The principal question we asked is: what is the degree of separation between each of our customers? Or, in other words, how many hops, in average, do we need to make to connect each one of our customers to another one? Thanks to the reasonable size of our partner network, we were able to apply breadth-first graph traversal algorithm directly without the necessity to adopt any advance, probabilistic based algorithms - which are usually required in case of large scale graph results. The results, repeated for every fiscal year, confirm that the average number of hops between any two of our customers is 2.6. This relatively low number expresses high density of our partner network and at the same time it guarantees that our customers, through our engineering support teams, have easy access to a large, incrementally built experience database and all available technologies provided by our suppliers.

Conclusion

In this blog we wanted to share our great experiences with the Elastic Stack completed by X-Pack which we are using as a core building block for our business analytics infrastructure. The Elastic Stack enables the generation of classical business analytics results in an interactive and user-friendly way. Elastic Graph allows us to search for significant relations in our partner network and other related ecosystems like the European research framework H2020 without the need to build a special database structure or even rearrange data already stored in a cluster. Thanks to this graph analysis, we were able to express density of our partner network or process participant network of H2020 with a focus on particular topics.

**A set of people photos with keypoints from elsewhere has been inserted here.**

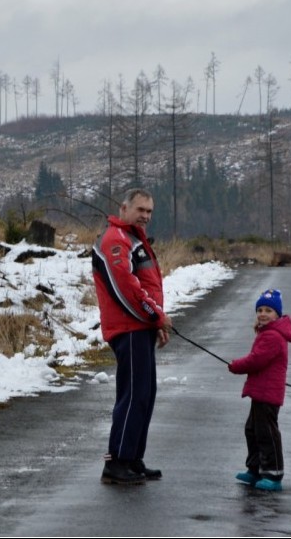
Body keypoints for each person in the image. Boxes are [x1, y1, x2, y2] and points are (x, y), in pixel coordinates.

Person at [92, 188, 172, 485]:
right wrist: (156, 316)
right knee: (132, 395)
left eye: (150, 212)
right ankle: (117, 462)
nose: (146, 216)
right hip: (128, 328)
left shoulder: (134, 239)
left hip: (142, 326)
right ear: (124, 208)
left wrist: (156, 322)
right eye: (141, 210)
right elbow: (126, 288)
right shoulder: (116, 240)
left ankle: (133, 457)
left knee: (145, 394)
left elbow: (146, 285)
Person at [228, 289, 291, 492]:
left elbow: (256, 360)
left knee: (267, 433)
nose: (263, 314)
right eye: (259, 310)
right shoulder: (266, 333)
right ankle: (255, 469)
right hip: (261, 391)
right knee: (252, 430)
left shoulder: (273, 336)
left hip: (268, 394)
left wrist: (236, 366)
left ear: (277, 314)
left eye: (268, 310)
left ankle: (273, 473)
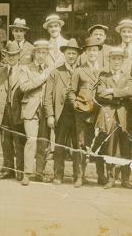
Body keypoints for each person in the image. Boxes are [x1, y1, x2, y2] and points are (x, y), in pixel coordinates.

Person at [95, 46, 132, 188]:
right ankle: (111, 178)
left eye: (119, 59)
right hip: (109, 116)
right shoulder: (103, 77)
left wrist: (112, 90)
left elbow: (129, 91)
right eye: (114, 59)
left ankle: (126, 179)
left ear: (123, 60)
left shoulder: (127, 77)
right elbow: (100, 94)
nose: (116, 61)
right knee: (110, 147)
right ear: (109, 60)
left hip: (124, 116)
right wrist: (119, 96)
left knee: (126, 148)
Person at [44, 38, 81, 185]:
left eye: (73, 53)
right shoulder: (56, 72)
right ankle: (58, 175)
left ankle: (78, 176)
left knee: (78, 145)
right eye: (68, 53)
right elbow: (48, 96)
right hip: (62, 114)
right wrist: (50, 115)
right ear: (64, 54)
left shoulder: (81, 71)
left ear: (77, 55)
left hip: (78, 115)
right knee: (59, 145)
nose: (71, 56)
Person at [19, 40, 53, 185]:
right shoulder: (25, 68)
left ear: (47, 54)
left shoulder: (51, 69)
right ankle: (27, 173)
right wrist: (41, 78)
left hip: (45, 110)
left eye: (44, 53)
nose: (41, 55)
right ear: (34, 53)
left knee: (43, 143)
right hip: (30, 110)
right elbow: (23, 87)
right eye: (38, 52)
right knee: (31, 141)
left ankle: (39, 172)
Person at [71, 36, 104, 186]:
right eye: (89, 50)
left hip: (99, 112)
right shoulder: (79, 70)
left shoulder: (103, 70)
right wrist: (76, 104)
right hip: (82, 113)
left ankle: (101, 176)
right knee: (81, 143)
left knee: (98, 144)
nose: (92, 53)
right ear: (85, 52)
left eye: (95, 50)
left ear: (98, 52)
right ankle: (79, 176)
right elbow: (71, 92)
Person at [0, 40, 26, 180]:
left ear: (19, 55)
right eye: (9, 55)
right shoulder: (1, 71)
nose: (11, 57)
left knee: (19, 141)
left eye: (14, 55)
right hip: (4, 110)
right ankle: (8, 170)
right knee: (5, 141)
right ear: (5, 56)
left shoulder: (25, 70)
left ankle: (20, 170)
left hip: (18, 110)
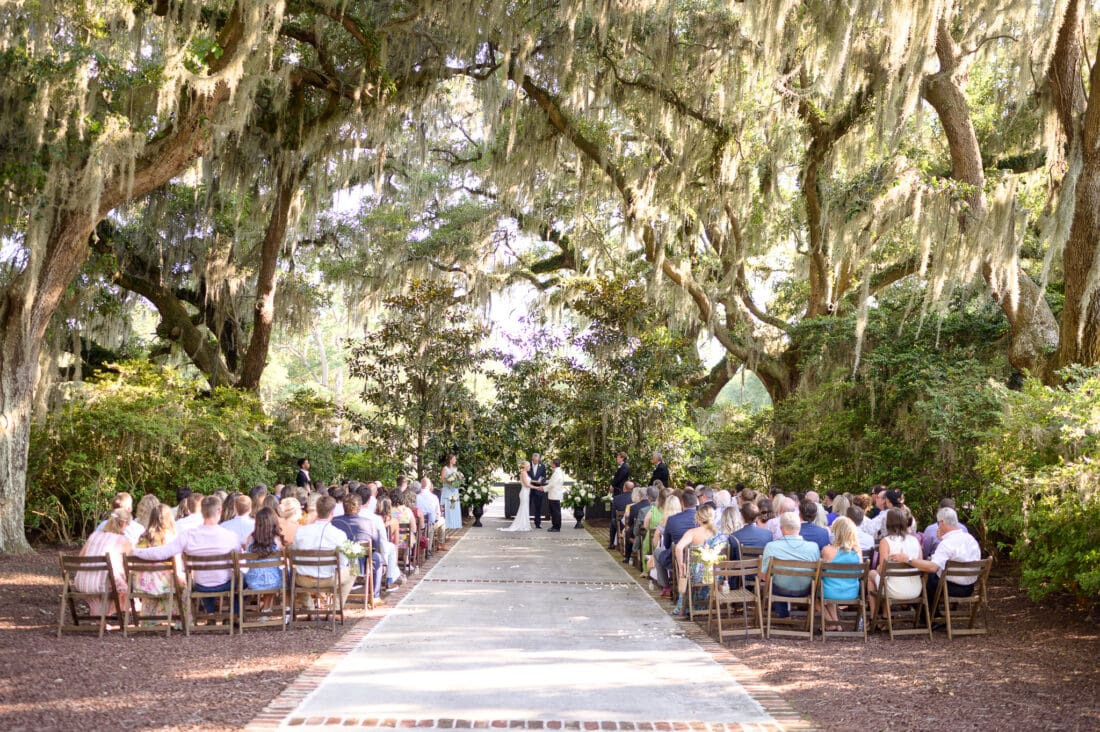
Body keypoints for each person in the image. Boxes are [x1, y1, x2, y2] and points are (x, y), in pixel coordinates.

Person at [133, 496, 240, 614]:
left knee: (205, 577)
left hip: (200, 585)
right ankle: (234, 615)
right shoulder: (231, 536)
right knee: (241, 580)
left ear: (202, 512)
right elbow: (240, 563)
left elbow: (162, 552)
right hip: (224, 584)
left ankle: (210, 613)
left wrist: (135, 551)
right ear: (219, 511)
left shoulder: (188, 535)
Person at [291, 496, 354, 610]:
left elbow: (293, 554)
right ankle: (337, 607)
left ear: (317, 510)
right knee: (354, 570)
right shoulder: (339, 534)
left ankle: (308, 605)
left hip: (304, 579)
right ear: (332, 512)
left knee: (292, 574)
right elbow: (344, 561)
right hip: (329, 579)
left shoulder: (300, 531)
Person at [909, 507, 982, 601]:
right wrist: (943, 540)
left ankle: (928, 614)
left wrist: (909, 559)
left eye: (938, 523)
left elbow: (933, 567)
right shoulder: (971, 539)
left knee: (928, 578)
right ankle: (934, 612)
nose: (938, 526)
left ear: (942, 522)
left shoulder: (947, 543)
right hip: (969, 588)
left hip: (949, 588)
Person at [760, 512, 821, 617]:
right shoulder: (813, 547)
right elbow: (816, 575)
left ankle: (783, 615)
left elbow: (763, 576)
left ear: (782, 528)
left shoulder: (771, 546)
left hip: (780, 590)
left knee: (773, 581)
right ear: (799, 527)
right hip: (805, 590)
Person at [76, 509, 133, 618]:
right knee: (127, 582)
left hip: (83, 583)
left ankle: (105, 612)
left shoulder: (94, 535)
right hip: (102, 585)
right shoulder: (123, 540)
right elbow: (129, 566)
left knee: (116, 579)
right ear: (124, 523)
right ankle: (114, 611)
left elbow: (81, 558)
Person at [672, 504, 728, 616]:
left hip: (696, 575)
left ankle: (690, 607)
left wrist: (681, 565)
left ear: (698, 517)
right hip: (716, 574)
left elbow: (678, 547)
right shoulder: (721, 533)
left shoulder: (692, 532)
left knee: (691, 572)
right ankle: (711, 605)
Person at [868, 508, 923, 619]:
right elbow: (920, 564)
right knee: (885, 578)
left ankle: (874, 616)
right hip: (916, 589)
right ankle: (885, 615)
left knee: (872, 574)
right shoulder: (914, 540)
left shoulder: (886, 541)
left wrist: (879, 567)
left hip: (894, 590)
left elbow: (883, 570)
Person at [331, 495, 386, 602]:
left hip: (340, 561)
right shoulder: (369, 523)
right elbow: (375, 544)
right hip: (361, 561)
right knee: (377, 558)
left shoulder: (334, 521)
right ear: (359, 507)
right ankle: (374, 596)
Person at [818, 516, 863, 629]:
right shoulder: (857, 552)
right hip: (851, 592)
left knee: (814, 594)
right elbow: (861, 572)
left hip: (829, 591)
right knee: (829, 586)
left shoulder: (827, 550)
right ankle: (835, 624)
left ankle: (831, 624)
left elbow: (821, 572)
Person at [241, 507, 286, 614]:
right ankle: (267, 609)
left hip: (253, 581)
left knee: (266, 574)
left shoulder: (250, 539)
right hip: (274, 581)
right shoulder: (278, 540)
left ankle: (265, 609)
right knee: (275, 575)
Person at [656, 492, 699, 593]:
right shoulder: (703, 518)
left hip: (678, 559)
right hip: (699, 558)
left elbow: (666, 544)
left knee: (657, 552)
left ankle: (666, 587)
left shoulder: (672, 519)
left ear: (682, 503)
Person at [500, 461, 533, 532]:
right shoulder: (523, 473)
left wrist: (537, 482)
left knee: (525, 508)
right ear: (525, 466)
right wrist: (536, 487)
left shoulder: (526, 473)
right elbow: (526, 485)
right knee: (523, 508)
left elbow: (530, 481)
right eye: (529, 466)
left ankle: (525, 524)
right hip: (524, 492)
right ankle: (522, 525)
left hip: (526, 493)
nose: (530, 467)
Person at [439, 454, 464, 531]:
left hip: (454, 490)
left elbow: (458, 479)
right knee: (449, 507)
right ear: (450, 460)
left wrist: (459, 478)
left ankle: (455, 523)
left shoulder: (456, 469)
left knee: (454, 506)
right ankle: (449, 524)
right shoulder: (445, 469)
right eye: (454, 459)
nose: (455, 460)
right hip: (448, 490)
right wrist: (449, 480)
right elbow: (441, 479)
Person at [610, 481, 635, 549]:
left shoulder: (616, 498)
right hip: (632, 525)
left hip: (621, 525)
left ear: (624, 488)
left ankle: (611, 543)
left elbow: (613, 514)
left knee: (613, 520)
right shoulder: (635, 499)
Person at [527, 453, 548, 529]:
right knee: (526, 506)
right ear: (532, 459)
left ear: (539, 459)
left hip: (538, 489)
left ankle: (538, 523)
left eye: (537, 460)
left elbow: (544, 477)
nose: (536, 462)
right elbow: (525, 476)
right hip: (528, 489)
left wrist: (541, 481)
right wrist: (535, 481)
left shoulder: (542, 466)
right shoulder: (527, 465)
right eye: (534, 460)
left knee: (538, 507)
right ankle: (526, 522)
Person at [545, 458, 565, 532]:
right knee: (554, 512)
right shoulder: (558, 471)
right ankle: (555, 526)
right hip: (554, 494)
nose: (551, 464)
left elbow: (552, 484)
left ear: (554, 464)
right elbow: (552, 481)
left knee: (555, 512)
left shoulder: (557, 473)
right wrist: (545, 481)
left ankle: (556, 527)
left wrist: (543, 488)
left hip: (554, 495)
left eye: (551, 463)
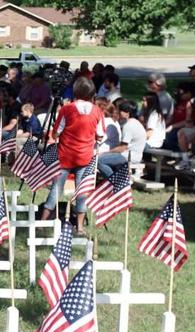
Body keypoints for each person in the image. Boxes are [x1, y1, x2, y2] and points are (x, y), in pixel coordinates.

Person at [42, 77, 105, 234]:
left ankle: (43, 222)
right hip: (85, 156)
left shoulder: (67, 109)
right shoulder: (97, 111)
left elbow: (56, 132)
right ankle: (80, 226)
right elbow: (101, 135)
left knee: (56, 189)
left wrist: (58, 136)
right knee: (82, 191)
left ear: (75, 91)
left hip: (65, 156)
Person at [97, 100, 146, 179]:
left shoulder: (129, 126)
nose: (118, 112)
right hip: (134, 155)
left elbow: (122, 148)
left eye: (120, 111)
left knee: (98, 161)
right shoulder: (136, 123)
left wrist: (105, 153)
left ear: (127, 113)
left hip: (129, 156)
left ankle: (114, 182)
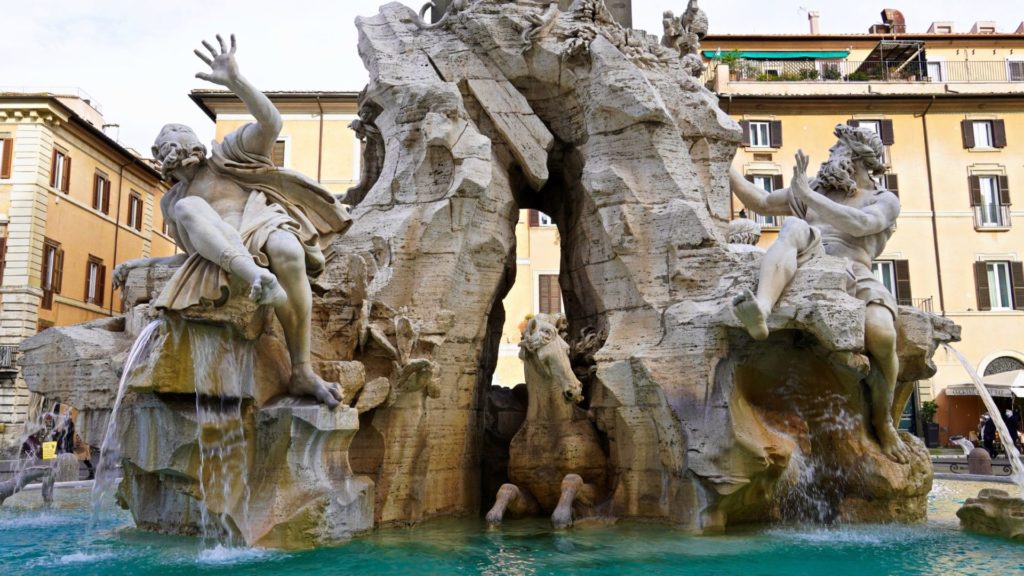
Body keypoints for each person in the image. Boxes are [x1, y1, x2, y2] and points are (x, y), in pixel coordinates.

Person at [112, 35, 351, 407]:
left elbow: (271, 123)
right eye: (167, 145)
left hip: (260, 223)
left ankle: (301, 370)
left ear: (198, 144)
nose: (175, 145)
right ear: (162, 159)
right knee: (187, 208)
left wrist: (236, 82)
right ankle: (259, 278)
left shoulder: (228, 157)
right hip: (226, 253)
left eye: (182, 137)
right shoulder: (174, 201)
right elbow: (190, 257)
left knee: (288, 248)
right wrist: (138, 263)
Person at [730, 125, 907, 463]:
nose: (828, 157)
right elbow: (761, 201)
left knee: (882, 335)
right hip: (811, 259)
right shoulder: (812, 188)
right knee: (795, 226)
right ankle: (762, 309)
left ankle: (883, 421)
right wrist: (723, 163)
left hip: (856, 270)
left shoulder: (883, 200)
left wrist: (809, 198)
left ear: (854, 156)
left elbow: (860, 225)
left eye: (834, 150)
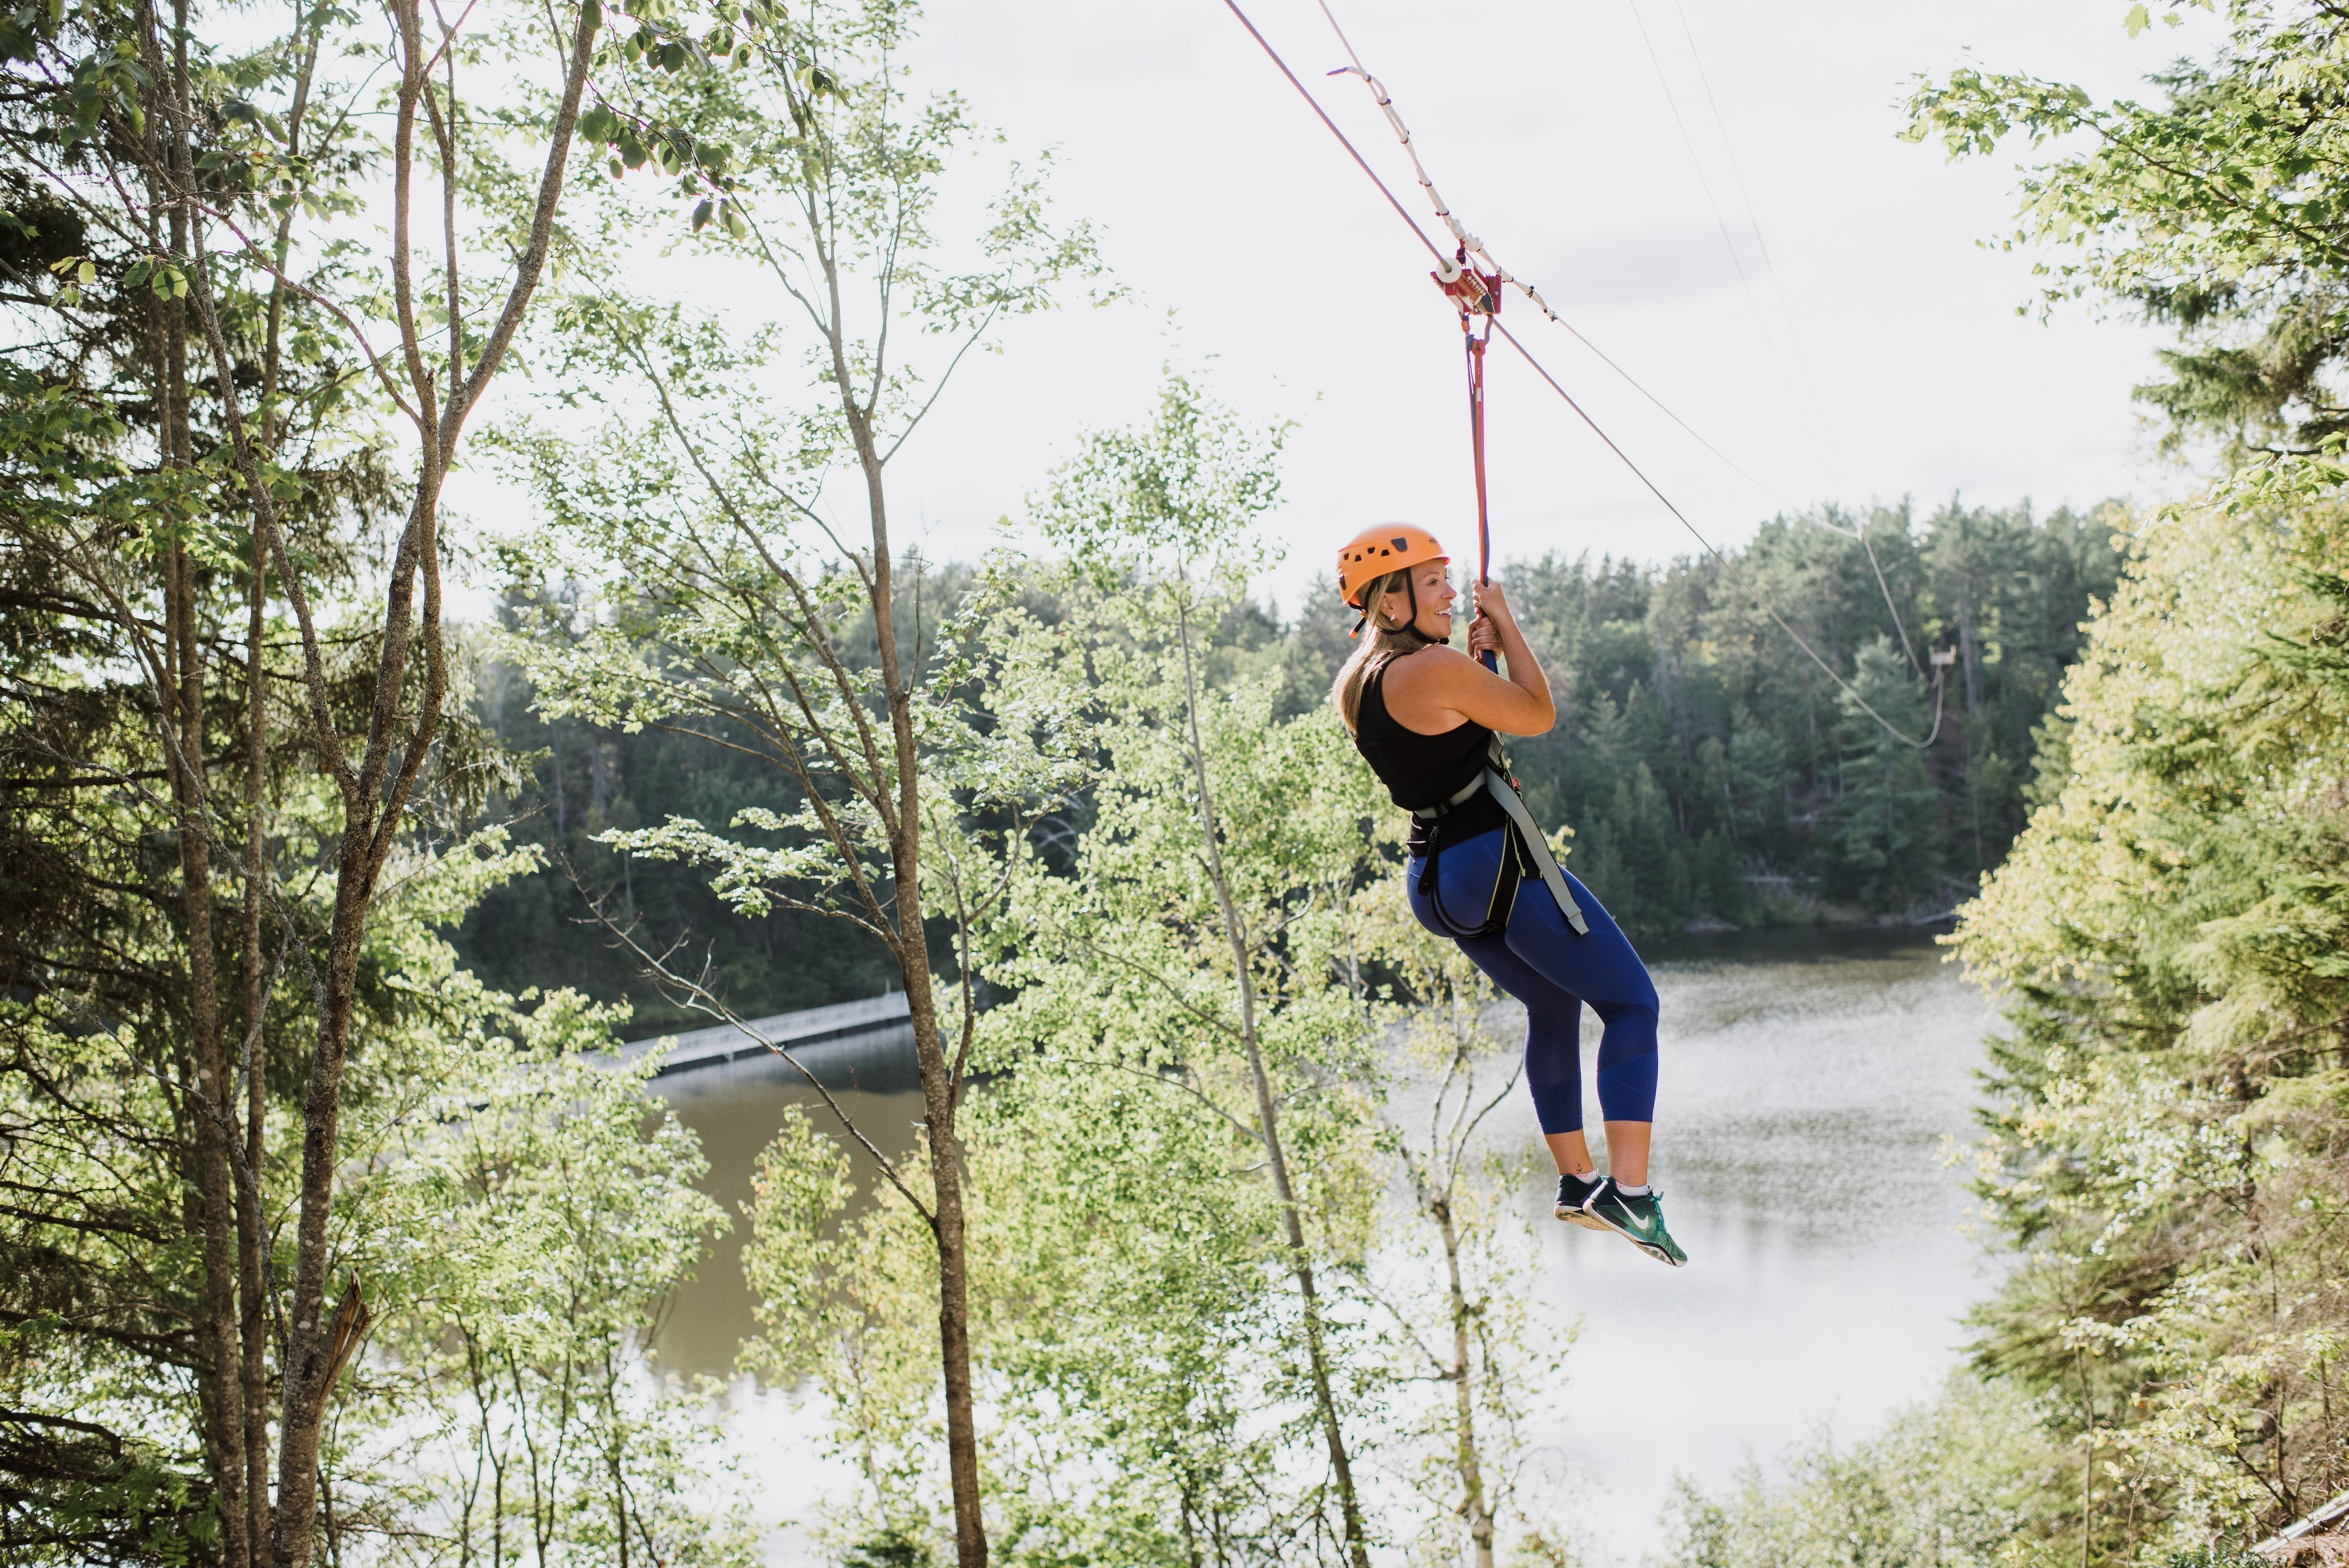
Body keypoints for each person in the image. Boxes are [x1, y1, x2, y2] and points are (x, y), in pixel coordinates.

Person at [1332, 524, 1687, 1267]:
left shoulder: (1359, 680)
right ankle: (1630, 1190)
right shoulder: (1429, 668)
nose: (1451, 591)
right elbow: (1534, 713)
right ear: (1389, 604)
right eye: (1433, 583)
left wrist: (1474, 654)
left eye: (1447, 580)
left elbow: (1449, 731)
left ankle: (1576, 1181)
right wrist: (1508, 627)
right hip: (1494, 861)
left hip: (1438, 878)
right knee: (1632, 1006)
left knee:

Petr Dobrovolný | Software Engineer

Petr Dobrovolný received his M.Sc. and Ph.D. degrees from the Brno University of Technology, Dept. of Microelectronics, in 1987 and 1998, respectively. During his Ph.D. studies he investigated the problem of the symbolic analysis of large analog circuits in the cooperation with the KUL, Dept. ESAT-MICAS. Since 1999, he has been with imec, where he was involved in research and development projects focused on analysis and system level design of mixed-signal and digital electronics systems. Currently he is a member of the Business & Technology Strategy group of imec.IC-link. He is responsible for architecting and implementing business analytic framework aimed to generate various descriptive and predictive analysis results on top of internal IC-link business, operational and technology data.